Dow, whose chemicals are used in everything from antifreeze to plastic pipes, said net income increased to $801 million, or 82 cents a share, from $617 million, or 65 cents, a year earlier. Analysts, on average, expected 75 cents a share, according to Reuters Estimates.
Dow stock was up nearly 2 percent in premarket trade.
Dow said product prices improved 12 percent, with increases in all geographic areas and across virtually every business. Volume held steady, despite the impact of the two hurricanes that hit the U.S. Gulf Coast.
Quarterly sales totaled $11.3 billion, a new third-quarter record, and were up 12 percent from a year earlier.
Still, Dow's feedstock and energy costs were almost $850 million higher than a year ago.
Even though feedstock and energy costs are expected to remain high and volatile, Dow expects to post increased earnings in the fourth quarter, and said 2006 results should exceed 2005 levels.
"Management did endorse year-year EPS growth in the fourth quarter, and further improvement in 2006 vs. 2005, which is saying something in today's environment," said Banc of America Securities analyst Kevin McCarthy.
Dow forecast continued global economic growth that will spur higher demand for chemicals and plastics.
In recent months, the U.S. chemical industry has struggled as energy costs spiked after Hurricanes Katrina and Rita hit the Gulf Coast.

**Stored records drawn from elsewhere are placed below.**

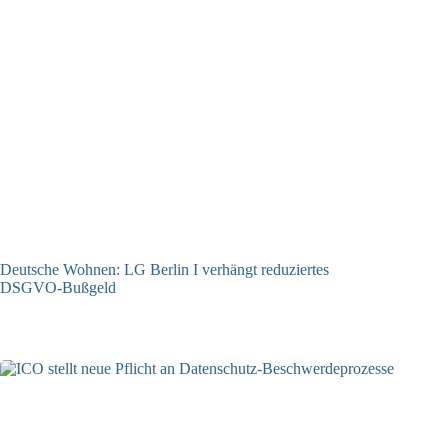
Deutsche Wohnen: LG Berlin I verhängt reduziertes
DSGVO-Bußgeld
31.07.2026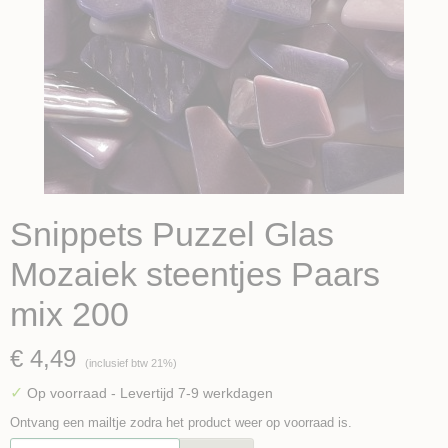
Snippets Puzzel Glas
Mozaiek steentjes Paars
mix 200
€ 4,49
(inclusief btw 21%)
✓
Op voorraad
- Levertijd 7-9 werkdagen
Ontvang een mailtje zodra het product weer op voorraad is.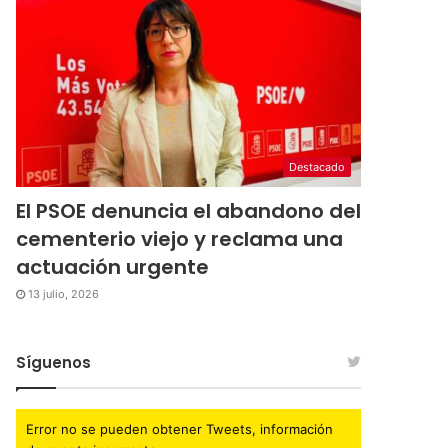
Destacado
El PSOE denuncia el abandono del
cementerio viejo y reclama una
actuación urgente
13 julio, 2026
Síguenos
Error no se pueden obtener Tweets, información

The storms also hobbled chemical output by forcing plant shutdowns.
Even before the storms, industry analysts were worried about weakening demand, rising interest rates, and high prices for natural gas, a key ingredient in many chemicals.
Sales weakened in two businesses. Farm chemical revenue fell 6 percent to $615 million, dampened by difficult market conditions in Brazil and lower-than-expected demand for fungicides as soybeans in the southern United States were mostly spared from a deadly fungus plague afflicting South America.
Sales in the chemicals segment dropped 3 percent to $1.3 billion, as the hurricanes affected about one-half of Dow's global ethylene glycol, caustic soda and vinyl chloride monomer production.
Ethylene glycol is used in antifreeze and polyester, while caustic soda is used in cleaning products. Vinyl chloride becomes plastics.
While caustic soda prices rose significantly from a year earlier, Dow said, they failed to keep up with skyrocketing natural gas costs, which have more than doubled in the last year.
Shares of Midland, Michigan-based Dow fell 6.4 percent during the quarter, compared with a 5.6 percent decline in the Standard & Poor's Chemical index.